START Selected excerpt

How Irving’s Bermuda insurance company piled up millions in offshore tax-free profits

A statue of a man wearing a business suit is atop a pedestal in a park-like setting. The statue is surrounded by green foliage.
K.C. Irving, honoured with a statue facing his former home in Saint John, incorporated a series of offshore holding companies in Bermuda, including F.M.A. (Carl Mondello/Radio-Canada)

New Brunswick’s billionaire Irving family created an offshore insurance company that allowed them to move millions of dollars in profits out of Canada and into the tax haven of Bermuda, according to leaked documents reviewed by CBC News and Radio-Canada.

The Irving-owned Bermuda insurance company, F.M.A. Ltd., sold insurance premiums to Irving companies in Canada and Bermuda for their marine vessels.

F.M.A. then reinsured major risks to those vessels by paying lower premiums to a non-Irving reinsurance company based in Bermuda.

That allowed F.M.A. to accumulate almost $13.4 million in untaxed income between 1973, when it was incorporated, and 2001, the last year for which CBC News and Radio-Canada have financial statements.

END Selected excerpt

Task statement:
Pick up the article on the Irving family's Bermuda insurance company where it stops, and carry it forward a few paragraphs in the same reporting style.

START Records provided

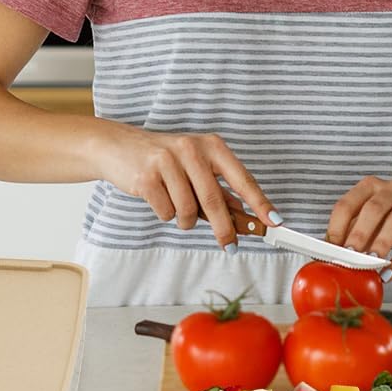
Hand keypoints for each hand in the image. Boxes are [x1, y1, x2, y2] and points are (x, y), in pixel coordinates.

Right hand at [101, 124, 277, 249]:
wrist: (118, 147)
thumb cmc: (163, 158)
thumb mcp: (196, 164)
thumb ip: (219, 187)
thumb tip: (244, 214)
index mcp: (212, 146)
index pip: (242, 178)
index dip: (259, 202)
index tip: (273, 220)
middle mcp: (192, 149)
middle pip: (215, 200)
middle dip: (225, 228)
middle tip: (231, 244)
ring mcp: (168, 161)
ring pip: (188, 210)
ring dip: (186, 220)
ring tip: (178, 208)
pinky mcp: (147, 176)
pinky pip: (166, 212)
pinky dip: (165, 214)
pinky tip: (159, 199)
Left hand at [326, 177, 391, 281]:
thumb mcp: (372, 217)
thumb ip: (352, 230)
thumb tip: (330, 254)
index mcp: (371, 186)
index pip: (348, 204)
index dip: (337, 227)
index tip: (332, 249)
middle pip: (373, 209)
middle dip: (359, 234)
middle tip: (350, 256)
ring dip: (382, 243)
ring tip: (372, 263)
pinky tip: (390, 273)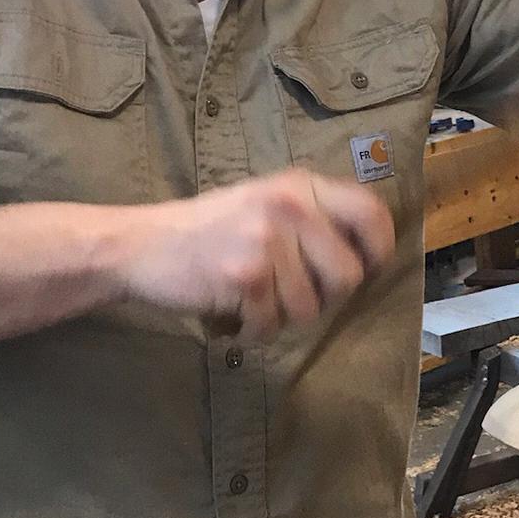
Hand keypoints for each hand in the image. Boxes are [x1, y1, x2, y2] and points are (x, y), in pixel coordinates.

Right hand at [117, 169, 394, 341]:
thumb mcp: (266, 203)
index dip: (378, 250)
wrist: (140, 245)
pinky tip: (233, 313)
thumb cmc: (209, 231)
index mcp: (300, 186)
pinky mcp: (246, 275)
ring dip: (281, 318)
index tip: (365, 269)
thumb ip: (315, 218)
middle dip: (322, 299)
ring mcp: (267, 239)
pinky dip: (253, 331)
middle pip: (348, 276)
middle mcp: (290, 206)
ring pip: (310, 308)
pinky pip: (273, 323)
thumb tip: (370, 259)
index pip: (372, 213)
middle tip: (287, 294)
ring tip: (252, 299)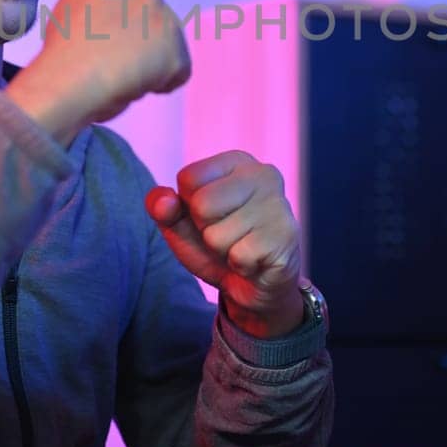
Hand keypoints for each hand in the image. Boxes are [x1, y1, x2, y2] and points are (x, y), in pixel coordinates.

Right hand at [6, 0, 190, 144]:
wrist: (67, 81)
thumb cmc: (58, 58)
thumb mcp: (64, 15)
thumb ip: (91, 10)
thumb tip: (110, 30)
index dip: (116, 21)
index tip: (104, 40)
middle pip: (148, 13)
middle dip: (139, 36)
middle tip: (114, 63)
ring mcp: (159, 13)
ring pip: (166, 39)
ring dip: (153, 57)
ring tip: (123, 77)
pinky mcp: (175, 47)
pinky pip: (180, 69)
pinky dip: (165, 82)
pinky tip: (138, 88)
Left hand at [145, 151, 305, 338]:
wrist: (254, 285)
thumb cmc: (217, 244)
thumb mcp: (180, 224)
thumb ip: (161, 207)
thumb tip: (164, 202)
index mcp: (236, 162)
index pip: (188, 178)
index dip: (189, 206)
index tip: (212, 216)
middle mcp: (263, 174)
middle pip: (202, 205)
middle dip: (206, 230)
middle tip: (228, 235)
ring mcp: (278, 204)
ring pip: (217, 235)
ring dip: (223, 251)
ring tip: (242, 247)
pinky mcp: (286, 236)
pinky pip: (239, 256)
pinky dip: (240, 265)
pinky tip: (255, 259)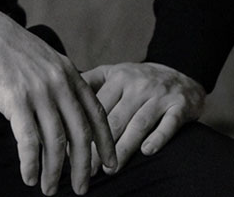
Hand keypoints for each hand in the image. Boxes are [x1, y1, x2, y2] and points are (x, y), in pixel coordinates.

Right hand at [0, 0, 116, 194]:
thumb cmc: (6, 46)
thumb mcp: (43, 58)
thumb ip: (57, 81)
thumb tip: (64, 113)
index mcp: (68, 72)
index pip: (95, 112)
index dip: (105, 141)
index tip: (111, 164)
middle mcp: (58, 82)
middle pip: (79, 133)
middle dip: (83, 166)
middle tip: (81, 188)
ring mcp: (38, 90)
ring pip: (55, 141)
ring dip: (54, 171)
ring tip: (48, 189)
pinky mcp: (15, 98)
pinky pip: (28, 140)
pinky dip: (31, 163)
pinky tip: (29, 176)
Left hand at [81, 62, 204, 173]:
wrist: (180, 73)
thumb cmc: (139, 79)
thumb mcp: (115, 73)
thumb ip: (91, 82)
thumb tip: (62, 98)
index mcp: (118, 77)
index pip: (98, 106)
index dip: (85, 128)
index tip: (73, 149)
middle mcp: (138, 85)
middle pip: (116, 118)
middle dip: (100, 145)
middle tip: (88, 167)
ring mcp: (159, 96)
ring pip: (139, 124)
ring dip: (124, 148)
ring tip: (110, 168)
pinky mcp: (179, 107)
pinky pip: (168, 124)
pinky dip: (158, 138)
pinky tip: (146, 151)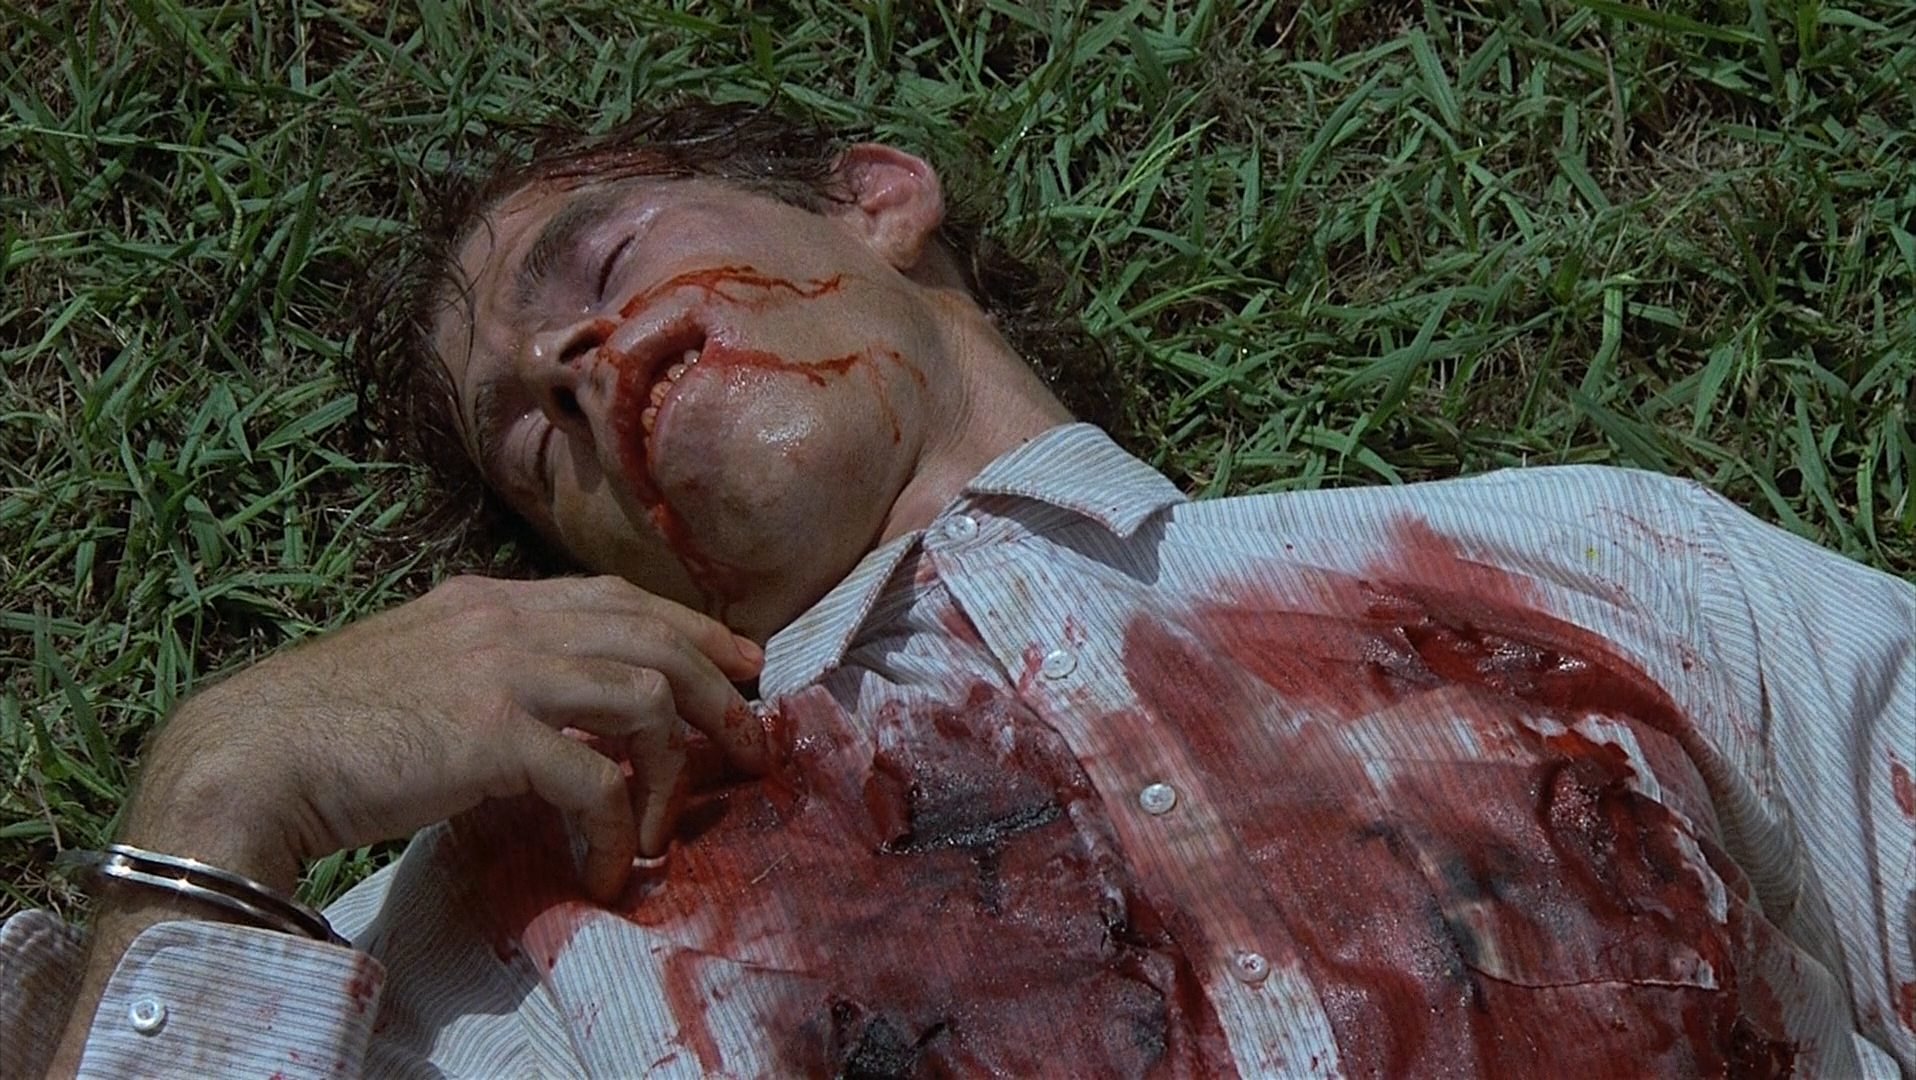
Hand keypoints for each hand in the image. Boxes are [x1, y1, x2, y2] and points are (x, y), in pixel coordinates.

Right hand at [125, 574, 765, 901]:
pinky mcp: (495, 735)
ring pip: (647, 697)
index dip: (690, 626)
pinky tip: (610, 868)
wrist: (251, 755)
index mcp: (489, 599)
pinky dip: (618, 830)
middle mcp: (507, 620)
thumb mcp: (419, 666)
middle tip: (751, 743)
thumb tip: (549, 712)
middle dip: (718, 691)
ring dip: (678, 767)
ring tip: (677, 822)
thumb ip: (486, 668)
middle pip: (654, 637)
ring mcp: (504, 671)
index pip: (617, 598)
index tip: (738, 663)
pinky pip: (597, 781)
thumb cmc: (324, 727)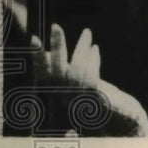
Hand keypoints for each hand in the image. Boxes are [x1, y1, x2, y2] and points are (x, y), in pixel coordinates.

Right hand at [30, 24, 147, 136]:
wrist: (113, 122)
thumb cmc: (91, 104)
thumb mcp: (75, 87)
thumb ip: (65, 72)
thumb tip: (52, 51)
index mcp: (53, 92)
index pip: (41, 71)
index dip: (37, 55)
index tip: (34, 39)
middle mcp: (61, 93)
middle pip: (56, 63)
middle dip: (57, 43)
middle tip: (56, 25)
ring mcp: (76, 92)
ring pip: (78, 62)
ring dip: (82, 45)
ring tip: (87, 31)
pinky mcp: (92, 91)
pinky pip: (92, 70)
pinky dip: (93, 58)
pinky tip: (95, 48)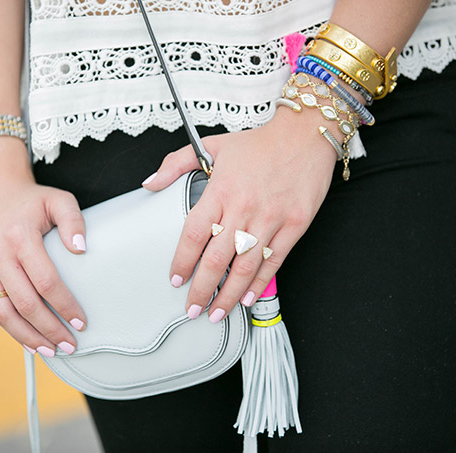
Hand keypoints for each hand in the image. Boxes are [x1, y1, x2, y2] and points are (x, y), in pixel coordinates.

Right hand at [0, 138, 86, 356]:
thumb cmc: (29, 198)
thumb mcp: (58, 199)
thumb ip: (74, 221)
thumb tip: (82, 249)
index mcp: (19, 237)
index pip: (46, 282)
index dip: (65, 305)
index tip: (81, 321)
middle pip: (25, 304)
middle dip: (49, 329)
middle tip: (70, 345)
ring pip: (3, 314)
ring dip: (28, 337)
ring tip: (50, 351)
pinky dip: (10, 327)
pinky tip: (28, 339)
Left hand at [142, 108, 337, 321]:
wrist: (305, 135)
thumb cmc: (258, 144)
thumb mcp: (212, 145)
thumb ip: (176, 163)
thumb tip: (149, 182)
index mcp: (220, 190)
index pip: (194, 234)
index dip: (183, 261)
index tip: (176, 280)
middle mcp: (244, 208)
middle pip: (217, 258)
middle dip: (202, 289)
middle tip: (192, 310)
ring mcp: (271, 219)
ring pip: (245, 266)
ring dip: (228, 295)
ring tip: (216, 313)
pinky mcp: (294, 226)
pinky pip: (273, 261)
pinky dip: (258, 283)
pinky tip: (246, 298)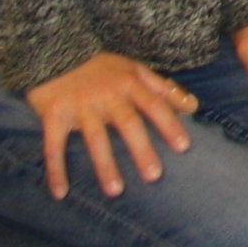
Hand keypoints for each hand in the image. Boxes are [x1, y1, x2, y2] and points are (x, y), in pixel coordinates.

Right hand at [26, 51, 195, 198]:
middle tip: (154, 176)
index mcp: (129, 84)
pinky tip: (61, 193)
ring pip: (95, 139)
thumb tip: (194, 107)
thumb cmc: (101, 67)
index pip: (155, 105)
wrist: (54, 53)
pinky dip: (56, 170)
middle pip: (128, 124)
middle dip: (141, 150)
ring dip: (105, 166)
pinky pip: (54, 146)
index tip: (183, 147)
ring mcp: (80, 107)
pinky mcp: (54, 116)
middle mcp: (107, 96)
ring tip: (116, 190)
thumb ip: (163, 89)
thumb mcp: (134, 70)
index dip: (169, 125)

END Records provided

Answer to the problem:
The company’s records provide a rare glimpse into a topic that has intrigued New Brunswickers for years: the complex multibillion-dollar financial apparatus — including a $3 billion tax-free trust — that corporate patriarch K.C. Irving created in Bermuda over several decades.

“Under current Bermuda law, the Company is not obligated to pay any taxes in Bermuda on either income or capital gains,” says a note that appeared in F.M.A.’s annual financial statements between 1985 and 2001.

F.M.A. was what is known as a “captive insurance” company, an insurer with the same owner as the insured company or assets, allowing that owner to benefit from the insurance profits.

It had no office: its Bermuda address was that of Appleby, an offshore services law firm used by the Irvings. The leaked documents, which come from Appleby, identify no F.M.A. insurance customers other than Irving companies.

Anne McInerney, the J.D. Irving Ltd. vice-president of communications, said in an emailed statement that F.M.A. “has not been active for at least 10 years.”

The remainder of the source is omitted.